Mentre non è irragionevole presumere che il condannato non collaborante non abbia rescisso i legami con l’organizzazione criminale di originaria appartenenza, lo è invece impedire che quella presunzione sia superata da elementi diversi dalla collaborazione.
Le questioni di legittimità costituzionale sottoposte alla Consulta e risolte con la sentenza depositata oggi “non riguardano il cosiddetto ergastolo ostativo, su cui si è di recente pronunciata la Corte di Strasburgo” ha precisato la Corte costituzionale. Quindi, spiegano da Palazzo della Consulta, “le questioni sollevate davanti alla Corte non riguardano chi ha subito una condanna a una determinata pena ma chi ha subito una condanna (nella fattispecie all’ergastolo) per reati cosiddetti ostativi, in particolare di tipo mafioso”
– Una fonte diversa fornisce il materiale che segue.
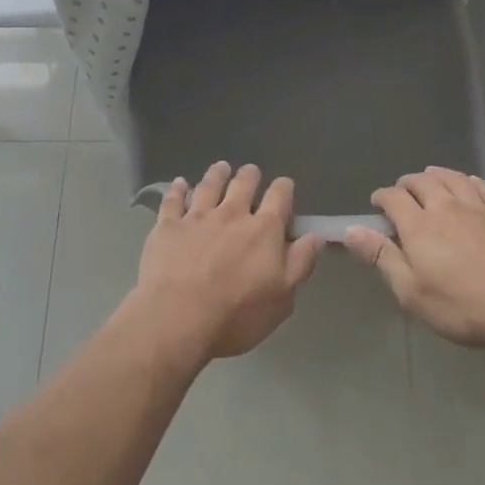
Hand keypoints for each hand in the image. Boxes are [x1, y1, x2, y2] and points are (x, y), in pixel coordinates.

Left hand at [132, 162, 323, 361]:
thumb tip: (316, 236)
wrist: (178, 317)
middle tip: (250, 172)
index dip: (284, 188)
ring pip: (209, 186)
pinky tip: (180, 183)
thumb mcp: (282, 297)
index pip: (279, 197)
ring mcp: (197, 217)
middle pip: (243, 184)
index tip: (284, 186)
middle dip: (250, 175)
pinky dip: (177, 189)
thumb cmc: (237, 314)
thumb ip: (300, 263)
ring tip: (221, 167)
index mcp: (263, 230)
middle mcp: (232, 214)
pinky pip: (173, 200)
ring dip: (217, 174)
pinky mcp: (168, 226)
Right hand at [344, 167, 484, 347]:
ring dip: (436, 175)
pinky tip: (468, 183)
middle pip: (422, 181)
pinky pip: (482, 186)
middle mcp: (446, 206)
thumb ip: (382, 257)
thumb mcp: (412, 292)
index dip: (382, 197)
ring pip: (452, 178)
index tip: (377, 204)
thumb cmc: (462, 307)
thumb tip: (351, 230)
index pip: (394, 198)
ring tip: (429, 177)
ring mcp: (478, 207)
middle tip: (402, 191)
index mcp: (419, 225)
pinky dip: (468, 180)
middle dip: (407, 183)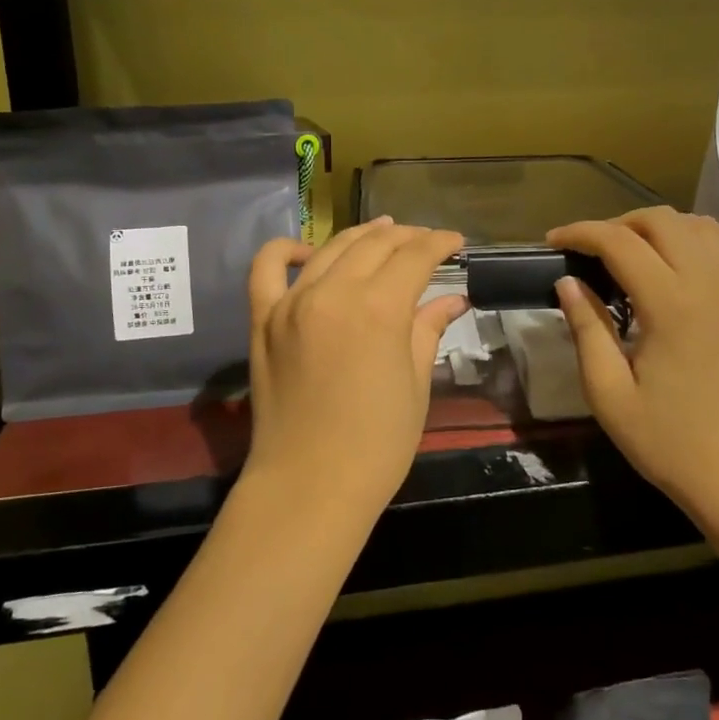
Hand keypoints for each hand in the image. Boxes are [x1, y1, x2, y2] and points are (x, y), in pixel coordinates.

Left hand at [245, 218, 468, 512]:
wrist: (309, 486)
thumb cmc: (377, 445)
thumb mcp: (416, 385)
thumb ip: (429, 330)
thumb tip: (452, 299)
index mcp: (379, 309)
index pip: (415, 257)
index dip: (439, 243)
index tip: (456, 242)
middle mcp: (333, 292)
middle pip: (375, 245)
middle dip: (407, 237)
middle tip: (426, 242)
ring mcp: (292, 302)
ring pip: (330, 248)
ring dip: (361, 235)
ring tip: (384, 233)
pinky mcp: (263, 319)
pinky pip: (268, 267)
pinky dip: (288, 249)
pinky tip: (309, 251)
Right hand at [547, 206, 718, 513]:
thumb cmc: (668, 441)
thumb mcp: (609, 394)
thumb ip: (587, 330)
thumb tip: (567, 283)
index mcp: (671, 306)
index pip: (620, 242)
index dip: (581, 233)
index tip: (552, 242)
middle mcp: (708, 285)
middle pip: (661, 221)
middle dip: (616, 224)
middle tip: (587, 252)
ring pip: (695, 225)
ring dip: (655, 227)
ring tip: (626, 253)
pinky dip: (691, 237)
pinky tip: (670, 261)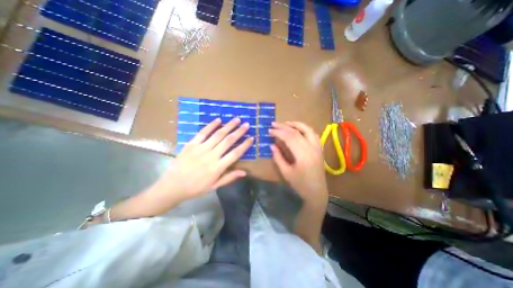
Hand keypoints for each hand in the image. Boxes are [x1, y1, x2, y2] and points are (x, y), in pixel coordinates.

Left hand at [156, 118, 251, 200]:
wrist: (172, 186)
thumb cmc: (195, 188)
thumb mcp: (214, 186)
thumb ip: (229, 177)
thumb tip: (244, 172)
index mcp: (217, 168)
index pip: (235, 154)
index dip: (244, 145)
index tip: (251, 138)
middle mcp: (211, 156)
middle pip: (228, 141)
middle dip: (239, 132)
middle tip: (246, 124)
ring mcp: (200, 149)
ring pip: (217, 135)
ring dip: (228, 126)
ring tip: (236, 119)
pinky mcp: (191, 144)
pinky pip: (203, 133)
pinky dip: (211, 125)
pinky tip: (218, 120)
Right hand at [269, 122, 328, 206]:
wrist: (317, 192)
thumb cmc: (300, 185)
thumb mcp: (286, 173)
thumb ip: (278, 157)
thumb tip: (271, 145)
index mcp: (303, 155)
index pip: (289, 137)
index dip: (278, 132)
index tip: (269, 130)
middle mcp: (312, 148)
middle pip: (297, 132)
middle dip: (284, 127)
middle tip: (273, 124)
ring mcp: (317, 147)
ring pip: (307, 129)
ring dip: (296, 124)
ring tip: (286, 123)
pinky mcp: (319, 149)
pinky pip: (313, 134)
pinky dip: (305, 128)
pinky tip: (298, 129)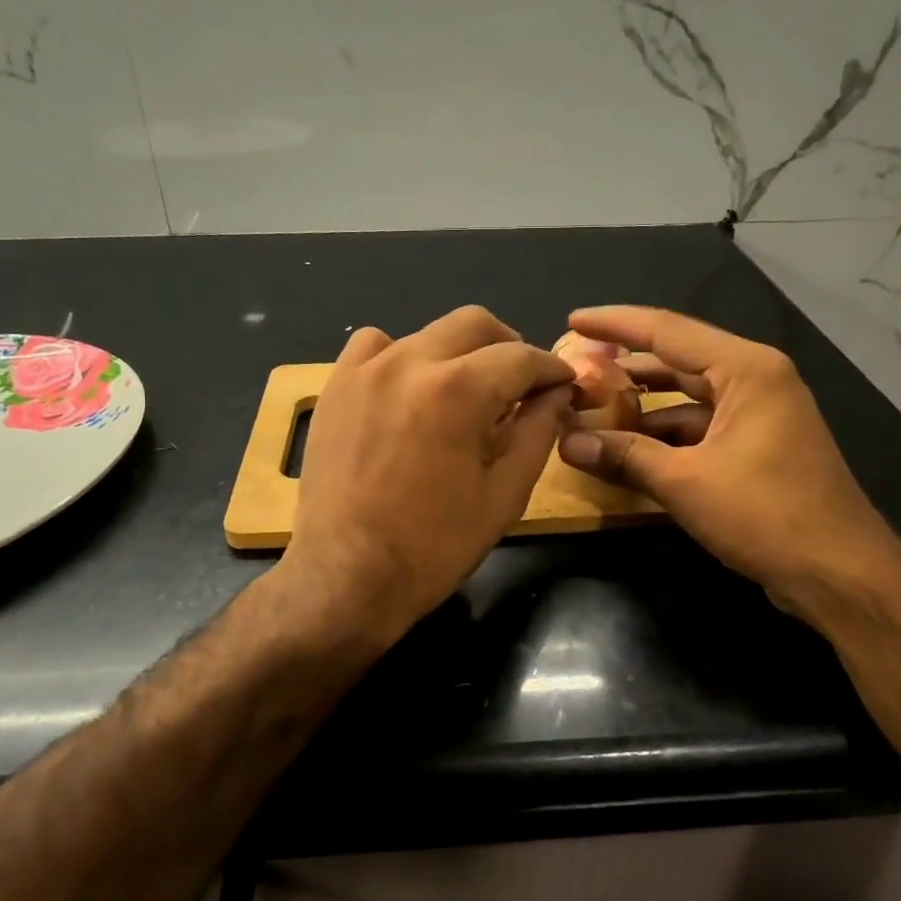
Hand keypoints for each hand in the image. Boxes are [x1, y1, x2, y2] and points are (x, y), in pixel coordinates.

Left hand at [283, 306, 573, 645]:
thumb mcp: (505, 494)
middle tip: (520, 384)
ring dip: (457, 353)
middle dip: (508, 347)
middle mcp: (410, 362)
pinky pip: (375, 347)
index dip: (551, 369)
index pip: (521, 357)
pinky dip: (402, 357)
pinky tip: (409, 392)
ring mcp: (366, 370)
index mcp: (459, 390)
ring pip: (427, 333)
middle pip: (474, 324)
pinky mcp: (336, 386)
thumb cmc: (435, 545)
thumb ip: (537, 432)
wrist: (348, 576)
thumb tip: (556, 395)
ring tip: (465, 392)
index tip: (564, 384)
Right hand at [556, 306, 897, 603]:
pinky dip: (666, 435)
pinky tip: (630, 448)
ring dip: (644, 405)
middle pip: (679, 359)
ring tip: (592, 408)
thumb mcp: (685, 482)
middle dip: (627, 366)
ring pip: (689, 397)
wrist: (839, 571)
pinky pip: (702, 426)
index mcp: (746, 370)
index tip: (574, 319)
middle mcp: (756, 380)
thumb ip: (624, 456)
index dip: (616, 324)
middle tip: (577, 368)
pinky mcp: (759, 446)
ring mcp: (761, 414)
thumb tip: (566, 442)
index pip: (667, 331)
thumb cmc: (766, 514)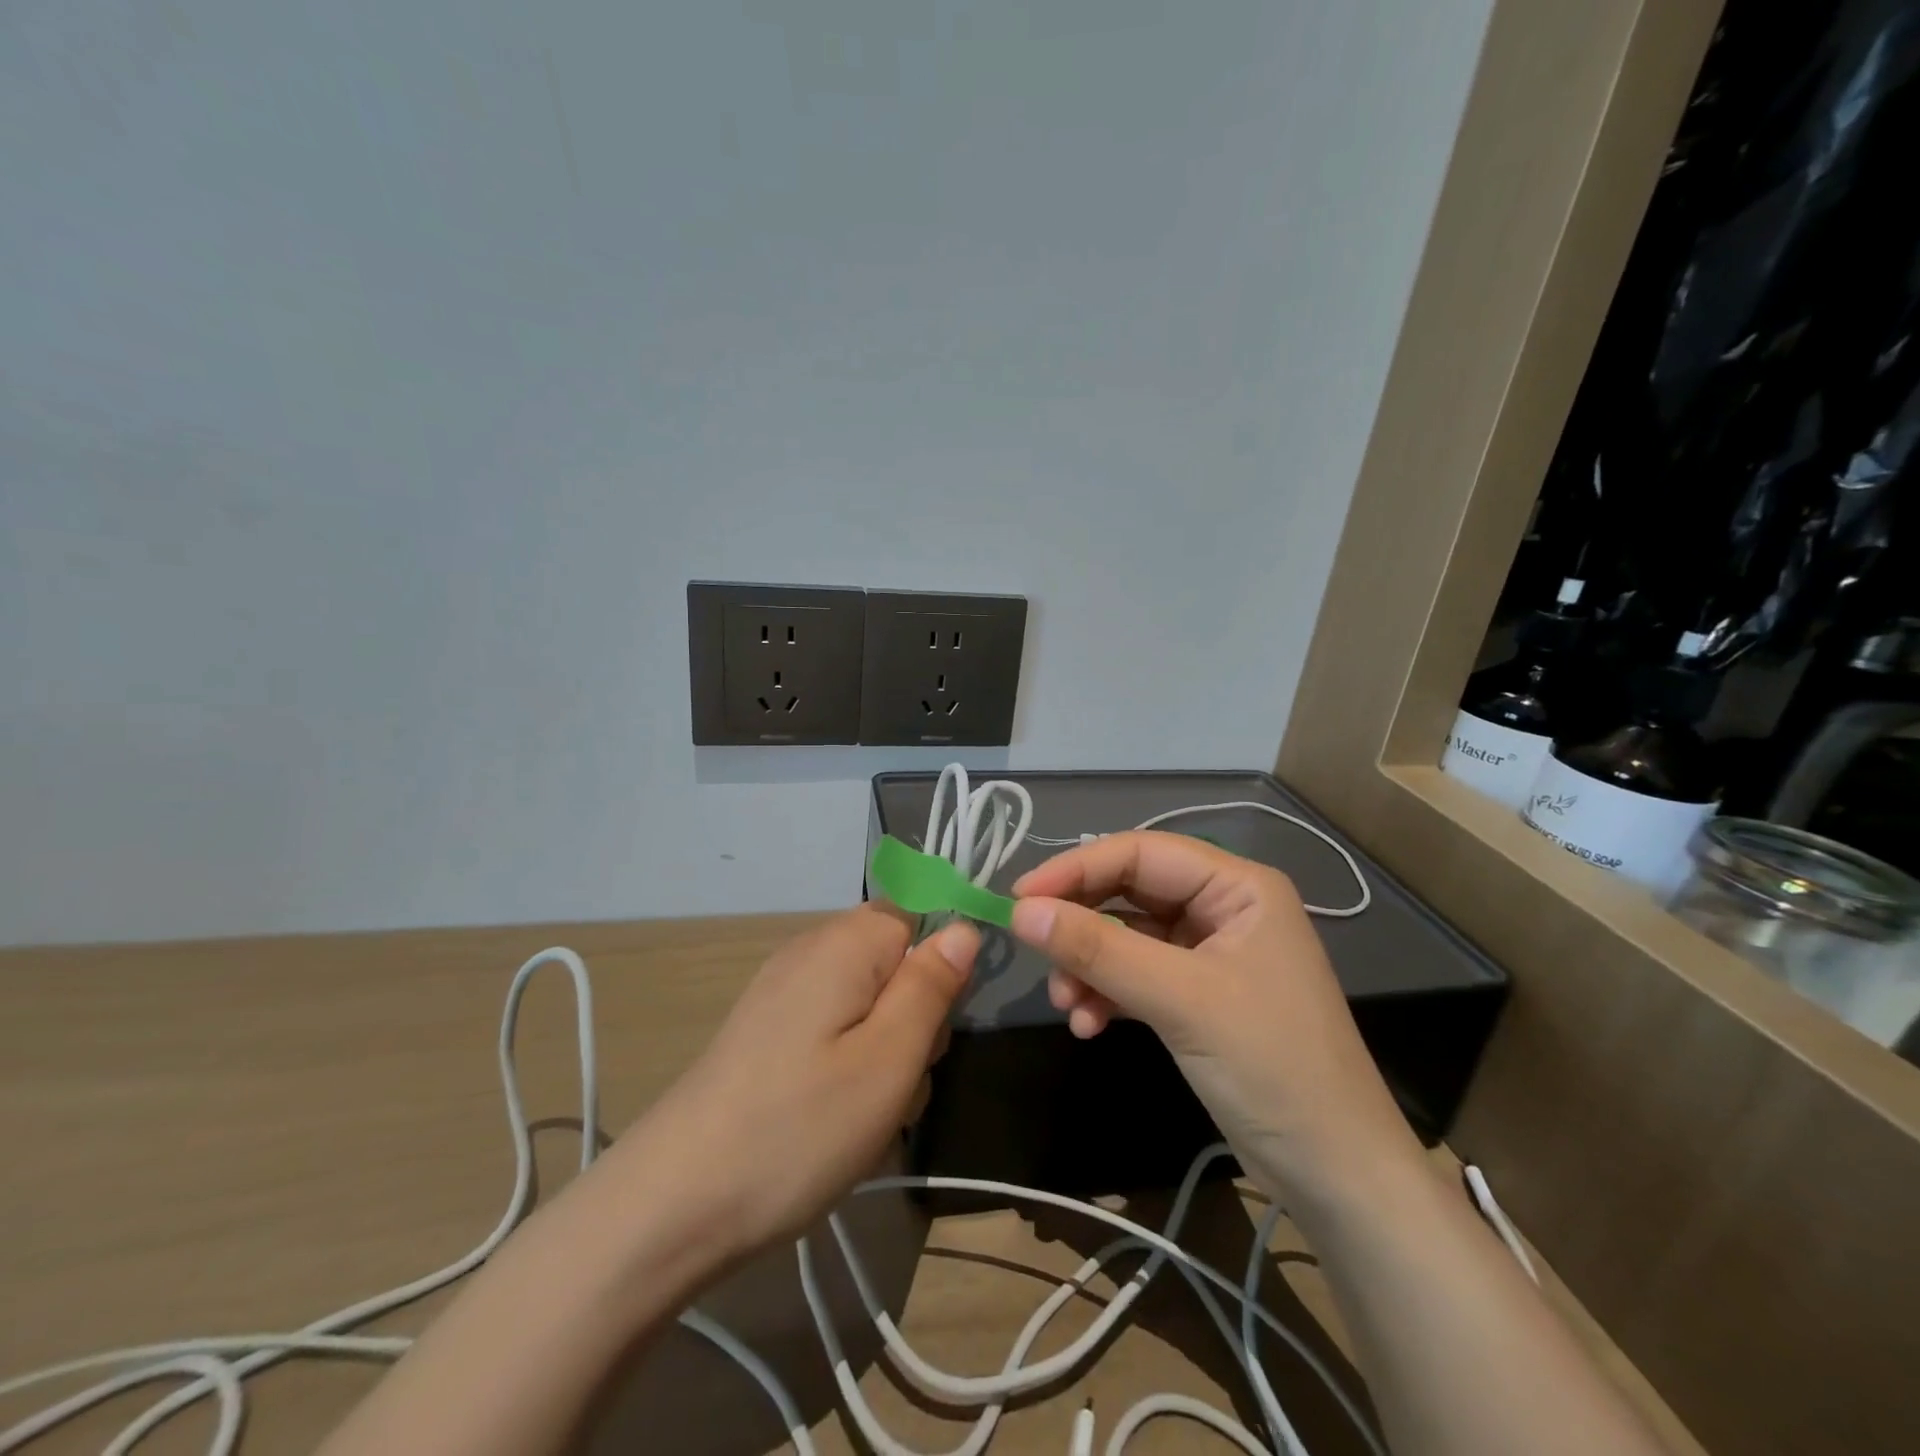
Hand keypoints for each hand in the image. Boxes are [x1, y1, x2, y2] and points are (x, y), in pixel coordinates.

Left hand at [612, 904, 977, 1256]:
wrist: (675, 1202)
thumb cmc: (799, 1127)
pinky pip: (835, 1027)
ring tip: (867, 1112)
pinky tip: (835, 1117)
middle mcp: (811, 950)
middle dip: (916, 1015)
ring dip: (886, 1050)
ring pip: (870, 1001)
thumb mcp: (889, 1060)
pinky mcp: (768, 1030)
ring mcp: (784, 991)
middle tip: (899, 1079)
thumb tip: (963, 929)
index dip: (941, 962)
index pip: (919, 912)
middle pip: (895, 960)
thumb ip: (932, 987)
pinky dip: (850, 1064)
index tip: (937, 1023)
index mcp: (845, 943)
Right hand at [1010, 832, 1419, 1202]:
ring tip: (1067, 1006)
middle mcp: (1222, 908)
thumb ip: (1099, 950)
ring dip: (1089, 967)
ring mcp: (1209, 953)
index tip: (1020, 898)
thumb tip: (1021, 911)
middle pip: (1129, 893)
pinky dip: (1106, 994)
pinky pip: (1136, 975)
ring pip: (1126, 937)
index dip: (1076, 869)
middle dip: (1082, 925)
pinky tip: (1088, 1025)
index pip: (1141, 853)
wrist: (1336, 1175)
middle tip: (1033, 950)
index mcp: (1237, 886)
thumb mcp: (1180, 1001)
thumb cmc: (1272, 1068)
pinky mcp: (1196, 995)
Dunque, non basta un regolare comportamento carcerario – la cosiddetta “buona condotta” – o la mera partecipazione al percorso rieducativo, ne’ una semplice dichiarazione di dissociazione. “La presunzione di pericolosita’ – spiega Palazzo della Consulta – non piu’ assoluta ma relativa, puo’ essere vinta soltanto qualora vi siano elementi capaci di dimostrare il venir meno del vincolo imposto dal sodalizio criminale”.
Alcuni mesi fa, tutta la Corte Costituzionale ha visitato il carcere romano di Rebibbia nuovo complesso.